First human blood transfusion performed with lab-grown blood
Last month, we brought you a neuroscience dispatch on the science of lab-grown brain cells. This month, we’re back with news of a different advancement in the clinical application of lab-grown cells— this time, in the circulatory system.
For the first time, British researchers have performed a human blood transfusion using laboratory-grown red blood cells.
Now, these aren’t the kinds of blood transfusions surgical trauma patients or people with sickle-cell anemia receive. These initial transfusions are tiny—about a few spoonfuls—and they’re meant to test how the artificial blood performs in the human body. An important first check before this lab-grown blood can be deployed to save lives.
The first participants in the study, which aims to enroll at least 10 healthy volunteers, will test small amounts of normal and lab-grown blood in the subjects at about four months apart. Then, the researchers will compare the results to determine whether the lab-grown blood behaved differently than the normal, donated blood.
How is the lab-grown blood developed?
The process used by the team in the UK currently starts with a regular unit of donated blood. So, yes, donated blood is still necessary—even for artificial blood production.
Then, the researchers use magnetic beads to separate stem cells from the sample. Subsequently, they guide the stem cells so that they transform into red blood cells.
This process continues for three weeks, at which point researchers amass a total of 50 billion lab-grown red blood cells. Then, they filter the sample down to about 15 billion cells by selecting those that are at the right stage of development for transfusion.
The idea, University of Bristol professor Ashley Toye told the BBC, is to “make as much blood as possible in the future, so the vision in my head is a room full of machines producing it continually from a normal blood donation.”
So, even when we still rely on donated blood, the amount we’ll need to procure from human donors to have a viable, well-stocked supply will eventually be much lower.
The economic picture: lab-grown blood is expensive, but perhaps not for long
In the UK—where blood donors are paid—a one-unit blood donation currently costs the NHS around £130, on average. In the U.S., where voluntary blood donation is unpaid, acquiring a unit of blood is even cheaper.
It’s no surprise that artificial blood is significantly more expensive than donated blood—costing thousands, if not tens of thousands, of USD per unit.
In the long term, however, the production of artificial blood may also grow cheaper. Hematologist Vijay Sankaran—the lead author of a Harvard study detailing a refined approach to gene-editing artificial red blood cells—expressed hope that advancements in the field would eventually bring the cost down to a more manageable $2,000 per unit.
Plus, history paints an optimistic picture. There are now countless examples of once-unaffordable technologies (e.g., diagnostic wearables and telehealth tools) in widespread use.
We hope this increasing affordability will also translate to transfusion patients. With costs in the U.S. starting at $200 for just one unit of blood (not factoring in storage, processing, and hospital fees), regular blood transfusion is already an economic challenge for many patients.

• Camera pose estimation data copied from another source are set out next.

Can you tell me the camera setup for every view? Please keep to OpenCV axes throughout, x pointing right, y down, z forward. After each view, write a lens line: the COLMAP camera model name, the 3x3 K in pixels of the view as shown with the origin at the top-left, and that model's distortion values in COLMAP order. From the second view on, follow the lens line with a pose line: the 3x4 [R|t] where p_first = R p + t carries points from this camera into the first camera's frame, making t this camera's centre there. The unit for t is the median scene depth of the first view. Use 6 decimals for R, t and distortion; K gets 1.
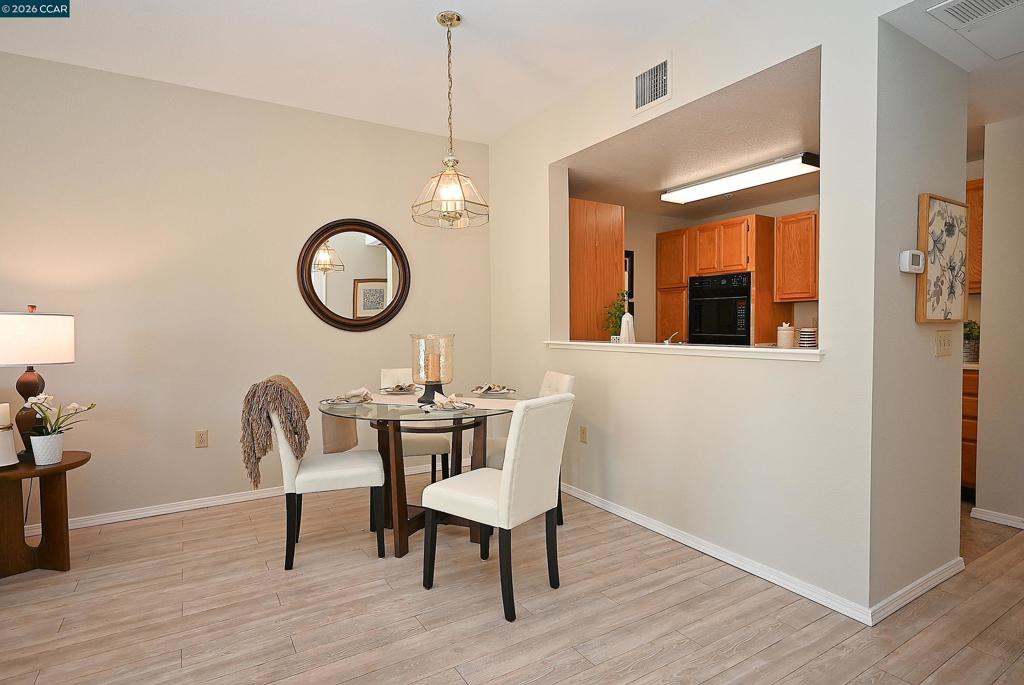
lens RADIAL K [[529.6, 0, 512.0], [0, 529.6, 342.5], [0, 0, 1]] dist [-0.002041, -0.000202]
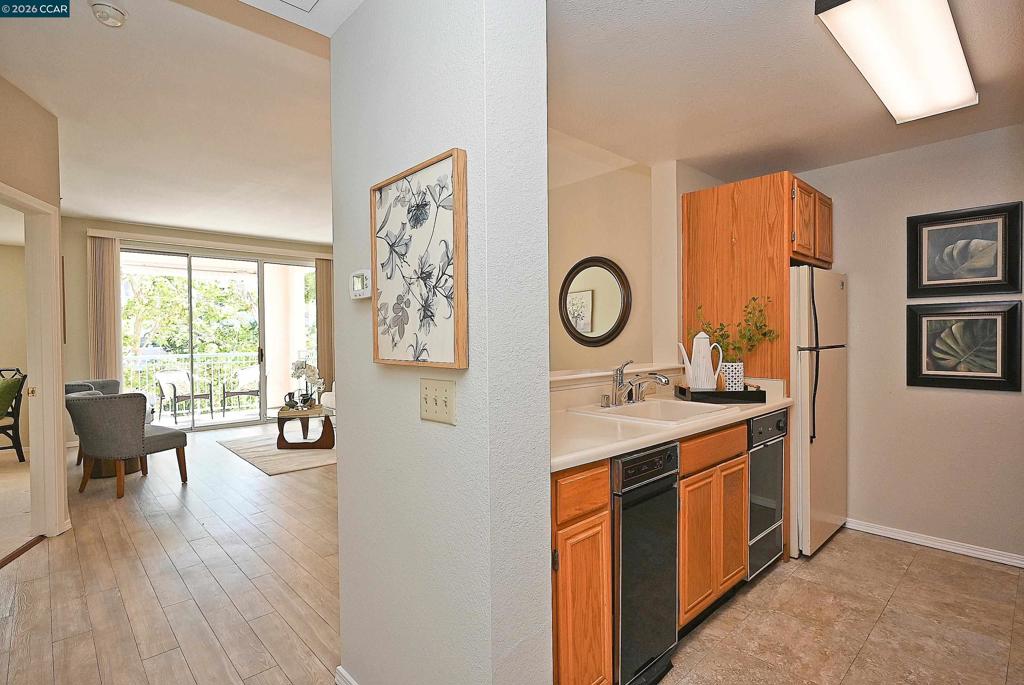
lens RADIAL K [[502.8, 0, 512.0], [0, 502.8, 342.5], [0, 0, 1]] dist [-0.005423, 0.000869]
pose [[0.198053, 0.018811, -0.980011, 0.702232], [-0.021049, 0.999667, 0.014935, -0.037838], [0.979965, 0.017671, 0.198383, 0.490672]]
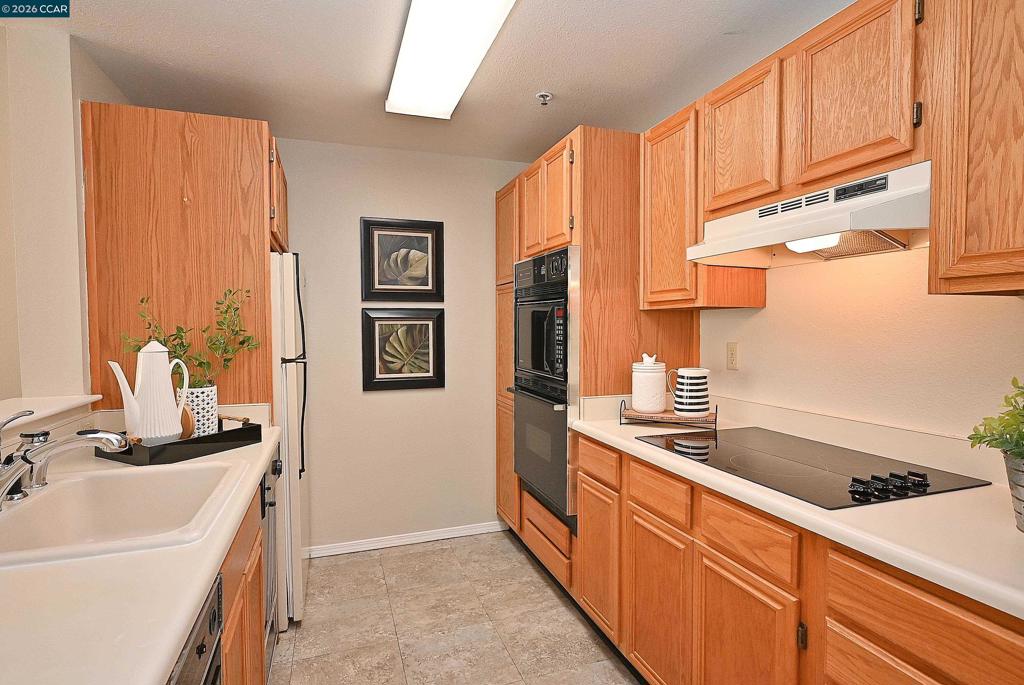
lens RADIAL K [[518.8, 0, 512.0], [0, 518.8, 342.5], [0, 0, 1]] dist [-0.004111, 0.000659]
pose [[0.976110, 0.009446, -0.217071, 0.496496], [-0.008403, 0.999948, 0.005730, -0.049326], [0.217114, -0.003769, 0.976139, 0.525401]]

Therefore, when factoring in the high price of artificial blood, we urge private healthcare stakeholders to prioritize affordable access for patients who need the life-saving impacts of regular blood transfusions the most.

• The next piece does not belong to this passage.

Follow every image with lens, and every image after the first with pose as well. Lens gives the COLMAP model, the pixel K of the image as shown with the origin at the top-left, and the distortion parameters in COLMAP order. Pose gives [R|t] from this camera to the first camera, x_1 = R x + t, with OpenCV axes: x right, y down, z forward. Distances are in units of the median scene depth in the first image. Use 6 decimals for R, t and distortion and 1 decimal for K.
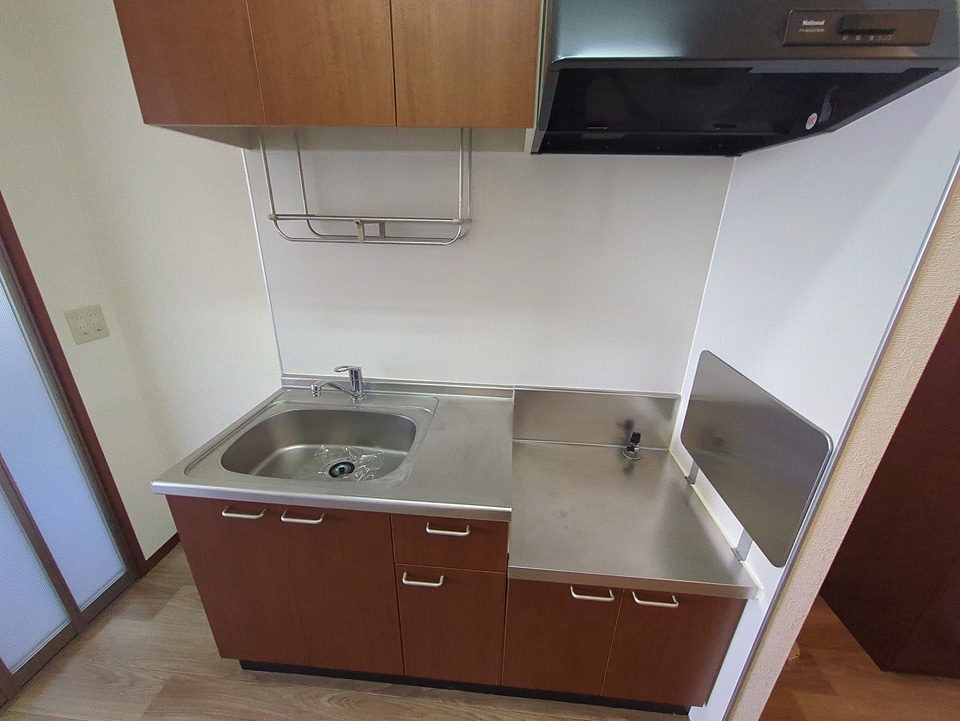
lens RADIAL K [[374.1, 0, 481.6], [0, 374.1, 360.3], [0, 0, 1]] dist [-0.004234, 0.001090]
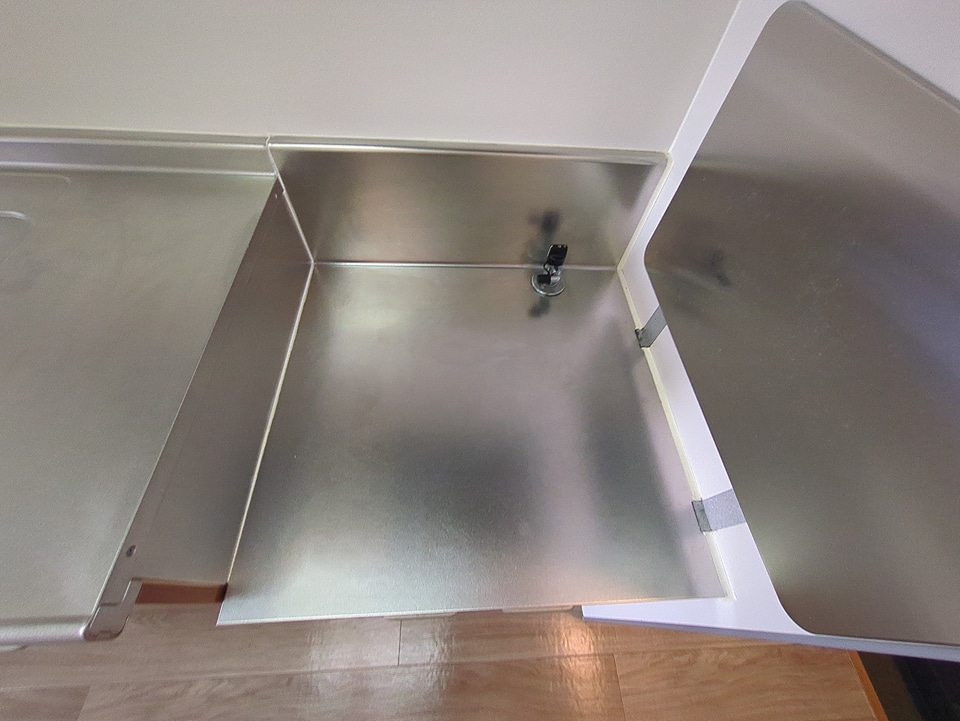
lens RADIAL K [[374.1, 0, 476.6], [0, 374.1, 366.2], [0, 0, 1]] dist [-0.004234, 0.001090]
pose [[0.992368, -0.080717, 0.093218, 0.239132], [0.010395, 0.808049, 0.589024, 0.033570], [-0.122869, -0.583560, 0.802721, 0.511281]]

A game-changer for rare blood types
As artificial blood is still more expensive than donor blood, researchers emphasize the need to prioritize manufacturing lab-grown blood for patients with rare blood types.
Insufficient blood supply is already a significant issue.
Major factors include increased blood supply usage due to an aging population and supply chain disruption linked to pandemic-era lower rates of blood donation. This issue is all the more critical for patients with rare blood types, for whom appropriate donors are already hard to come by.
To further illustrate how dire the situation is for these patients, at the time of reporting, there were just three units of the rare “Bombay” blood group in stock across the UK.
Increasing the supply of these rare-type blood reserves will particularly impact those who receive regular blood transfusions, such as sickle-cell anemia patients. Ultimately, making compatible blood more accessible for patients with rare blood types could dramatically improve these patients’ clinical outcomes.